Lower rates, more inventory, and improving prices in select markets. That combination hasn’t existed for buy-and-hold investors since before the rate hike cycle began.

Should You Wait for Mortgage Rates to Drop Further?

This is always the question. And it’s worth being direct about it.

No one can call the bottom with precision. Mortgage rates follow bond yields, which respond to inflation data, Fed policy, and things no one fully controls. Last week’s inflation reading came in slightly hot, which could push rates back up in the short term even as the broader trend stays downward.

What history consistently shows: investors who wait for the perfect rate usually miss the best deals. By the time a floor becomes obvious, competition has already pushed prices back up. The edge isn’t in timing rates. It’s in finding deals where the cash flow math works today and holds up if rates tick back to 6.25%.

Stop asking ‘will rates go lower?’ Start asking ‘does this deal work at 5.99%?’ If yes, waiting for 5.75% just means fighting more buyers when you get there.

If a deal only barely works today and falls apart at 6.25%, that’s your answer. Negotiate harder on price or keep looking. Use the current environment as a filter, not as a reason to stretch on a weak deal.

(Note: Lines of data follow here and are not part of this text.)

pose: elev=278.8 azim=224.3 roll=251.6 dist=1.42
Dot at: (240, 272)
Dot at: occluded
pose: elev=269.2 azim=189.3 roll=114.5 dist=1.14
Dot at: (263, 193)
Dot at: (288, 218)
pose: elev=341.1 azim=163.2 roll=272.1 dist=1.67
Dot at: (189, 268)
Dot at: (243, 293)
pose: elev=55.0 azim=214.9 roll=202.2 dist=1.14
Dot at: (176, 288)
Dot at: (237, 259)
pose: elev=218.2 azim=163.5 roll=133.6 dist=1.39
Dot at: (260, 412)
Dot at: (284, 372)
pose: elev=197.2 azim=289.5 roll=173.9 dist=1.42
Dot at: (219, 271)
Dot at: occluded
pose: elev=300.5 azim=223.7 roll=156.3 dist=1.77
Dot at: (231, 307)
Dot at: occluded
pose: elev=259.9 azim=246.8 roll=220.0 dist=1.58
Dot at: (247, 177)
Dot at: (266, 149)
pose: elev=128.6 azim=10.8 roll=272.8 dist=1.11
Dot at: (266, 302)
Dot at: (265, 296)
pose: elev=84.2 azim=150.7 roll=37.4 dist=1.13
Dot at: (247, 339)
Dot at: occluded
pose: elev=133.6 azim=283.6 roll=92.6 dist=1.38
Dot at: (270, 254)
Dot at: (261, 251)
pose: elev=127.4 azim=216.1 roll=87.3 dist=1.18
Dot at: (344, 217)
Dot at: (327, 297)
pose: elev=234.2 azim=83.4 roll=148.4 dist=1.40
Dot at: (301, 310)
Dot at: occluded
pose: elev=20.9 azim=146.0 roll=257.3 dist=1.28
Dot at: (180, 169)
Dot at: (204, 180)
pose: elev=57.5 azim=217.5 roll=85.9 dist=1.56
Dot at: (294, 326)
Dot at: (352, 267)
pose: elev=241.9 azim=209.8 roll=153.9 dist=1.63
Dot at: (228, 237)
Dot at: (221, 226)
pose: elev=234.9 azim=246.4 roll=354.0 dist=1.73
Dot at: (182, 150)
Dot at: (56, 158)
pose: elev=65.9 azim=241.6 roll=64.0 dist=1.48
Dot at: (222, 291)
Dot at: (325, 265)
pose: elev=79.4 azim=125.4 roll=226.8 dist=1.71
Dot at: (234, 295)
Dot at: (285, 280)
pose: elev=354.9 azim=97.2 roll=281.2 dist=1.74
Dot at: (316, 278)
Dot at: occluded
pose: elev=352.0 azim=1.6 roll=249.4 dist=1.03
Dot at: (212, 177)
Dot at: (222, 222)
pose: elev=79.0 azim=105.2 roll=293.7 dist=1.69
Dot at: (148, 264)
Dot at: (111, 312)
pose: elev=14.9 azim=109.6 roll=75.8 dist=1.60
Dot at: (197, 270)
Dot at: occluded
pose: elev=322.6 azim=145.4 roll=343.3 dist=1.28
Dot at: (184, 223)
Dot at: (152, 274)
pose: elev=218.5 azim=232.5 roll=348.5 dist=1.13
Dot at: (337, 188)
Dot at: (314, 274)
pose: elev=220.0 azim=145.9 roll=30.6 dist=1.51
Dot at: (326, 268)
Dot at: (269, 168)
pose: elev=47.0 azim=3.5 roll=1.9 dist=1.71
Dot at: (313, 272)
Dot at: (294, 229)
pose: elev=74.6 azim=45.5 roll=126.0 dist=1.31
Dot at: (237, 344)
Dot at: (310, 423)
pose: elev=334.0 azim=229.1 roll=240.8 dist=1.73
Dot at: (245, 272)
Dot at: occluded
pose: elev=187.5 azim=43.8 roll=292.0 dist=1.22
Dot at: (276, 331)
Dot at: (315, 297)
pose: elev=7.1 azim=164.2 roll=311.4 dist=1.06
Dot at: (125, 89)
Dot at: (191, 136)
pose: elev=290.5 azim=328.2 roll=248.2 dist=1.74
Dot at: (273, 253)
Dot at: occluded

The investors who come out ahead in a shifting market aren’t the ones chasing momentum. They’re the ones who stayed disciplined when rates were high and are now ready to move quickly because their underwriting process is already sharp.

Rates below 6% change the math. More inventory gives you options. The deals are there. The only question is whether you know how to evaluate them.